**DATA TO PROCESS**
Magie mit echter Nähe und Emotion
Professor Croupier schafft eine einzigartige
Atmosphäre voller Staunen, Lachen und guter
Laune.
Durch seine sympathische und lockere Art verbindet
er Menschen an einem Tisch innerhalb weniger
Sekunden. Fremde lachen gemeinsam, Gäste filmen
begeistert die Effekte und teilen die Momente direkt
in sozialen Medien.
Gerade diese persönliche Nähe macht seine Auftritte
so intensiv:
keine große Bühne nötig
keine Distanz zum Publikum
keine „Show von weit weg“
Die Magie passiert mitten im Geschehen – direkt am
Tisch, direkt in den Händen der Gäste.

**WORK TASK**
Reproduce every line above word for word.

**ANSWER AREA**
Magie mit echter Nähe und Emotion
Professor Croupier schafft eine einzigartige
Atmosphäre voller Staunen, Lachen und guter
Laune.
Durch seine sympathische und lockere Art verbindet
er Menschen an einem Tisch innerhalb weniger
Sekunden. Fremde lachen gemeinsam, Gäste filmen
begeistert die Effekte und teilen die Momente direkt
in sozialen Medien.
Gerade diese persönliche Nähe macht seine Auftritte
so intensiv:
keine große Bühne nötig
keine Distanz zum Publikum
keine „Show von weit weg“
Die Magie passiert mitten im Geschehen – direkt am
Tisch, direkt in den Händen der Gäste.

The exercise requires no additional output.